### Stored dataset items
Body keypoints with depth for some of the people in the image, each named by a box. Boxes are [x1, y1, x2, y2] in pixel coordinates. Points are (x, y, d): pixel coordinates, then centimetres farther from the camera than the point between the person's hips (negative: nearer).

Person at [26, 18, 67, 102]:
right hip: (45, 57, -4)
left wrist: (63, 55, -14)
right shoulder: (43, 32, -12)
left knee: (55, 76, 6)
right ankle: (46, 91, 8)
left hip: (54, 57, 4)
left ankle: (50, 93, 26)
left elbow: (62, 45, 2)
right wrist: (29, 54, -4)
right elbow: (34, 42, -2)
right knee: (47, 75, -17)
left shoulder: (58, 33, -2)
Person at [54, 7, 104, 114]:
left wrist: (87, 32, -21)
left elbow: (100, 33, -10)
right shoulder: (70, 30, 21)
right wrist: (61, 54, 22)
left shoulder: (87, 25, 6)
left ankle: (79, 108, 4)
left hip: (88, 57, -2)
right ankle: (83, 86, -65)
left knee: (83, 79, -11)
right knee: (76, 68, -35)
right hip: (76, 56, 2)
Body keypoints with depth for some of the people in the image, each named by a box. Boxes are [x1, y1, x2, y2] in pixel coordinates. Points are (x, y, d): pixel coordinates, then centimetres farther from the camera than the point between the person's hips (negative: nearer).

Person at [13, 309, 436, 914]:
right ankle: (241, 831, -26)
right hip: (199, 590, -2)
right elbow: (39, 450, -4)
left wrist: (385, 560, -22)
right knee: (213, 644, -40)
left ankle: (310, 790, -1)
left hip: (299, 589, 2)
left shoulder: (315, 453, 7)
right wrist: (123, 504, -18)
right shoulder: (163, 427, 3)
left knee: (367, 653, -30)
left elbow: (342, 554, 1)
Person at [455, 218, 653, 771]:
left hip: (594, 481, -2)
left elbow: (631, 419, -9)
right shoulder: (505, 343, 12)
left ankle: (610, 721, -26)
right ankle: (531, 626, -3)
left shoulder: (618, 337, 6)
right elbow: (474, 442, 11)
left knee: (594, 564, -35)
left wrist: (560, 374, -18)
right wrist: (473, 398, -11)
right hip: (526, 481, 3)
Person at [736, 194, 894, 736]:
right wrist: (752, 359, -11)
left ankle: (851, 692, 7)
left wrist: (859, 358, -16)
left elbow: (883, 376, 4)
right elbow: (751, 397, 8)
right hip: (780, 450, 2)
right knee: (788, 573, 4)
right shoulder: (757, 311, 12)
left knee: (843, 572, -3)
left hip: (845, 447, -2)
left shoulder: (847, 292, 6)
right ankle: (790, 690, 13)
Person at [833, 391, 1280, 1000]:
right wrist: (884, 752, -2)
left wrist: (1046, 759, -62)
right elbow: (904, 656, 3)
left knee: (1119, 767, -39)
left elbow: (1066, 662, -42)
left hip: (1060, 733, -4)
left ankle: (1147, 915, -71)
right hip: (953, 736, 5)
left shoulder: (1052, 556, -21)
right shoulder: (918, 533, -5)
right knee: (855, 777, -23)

### What is expected
Output consists of exactly the lines from the one containing "left knee: (1119, 767, -39)" to the end of the records above, retyped without change and with nothing extra.

### Answer
left knee: (1119, 767, -39)
left elbow: (1066, 662, -42)
left hip: (1060, 733, -4)
left ankle: (1147, 915, -71)
right hip: (953, 736, 5)
left shoulder: (1052, 556, -21)
right shoulder: (918, 533, -5)
right knee: (855, 777, -23)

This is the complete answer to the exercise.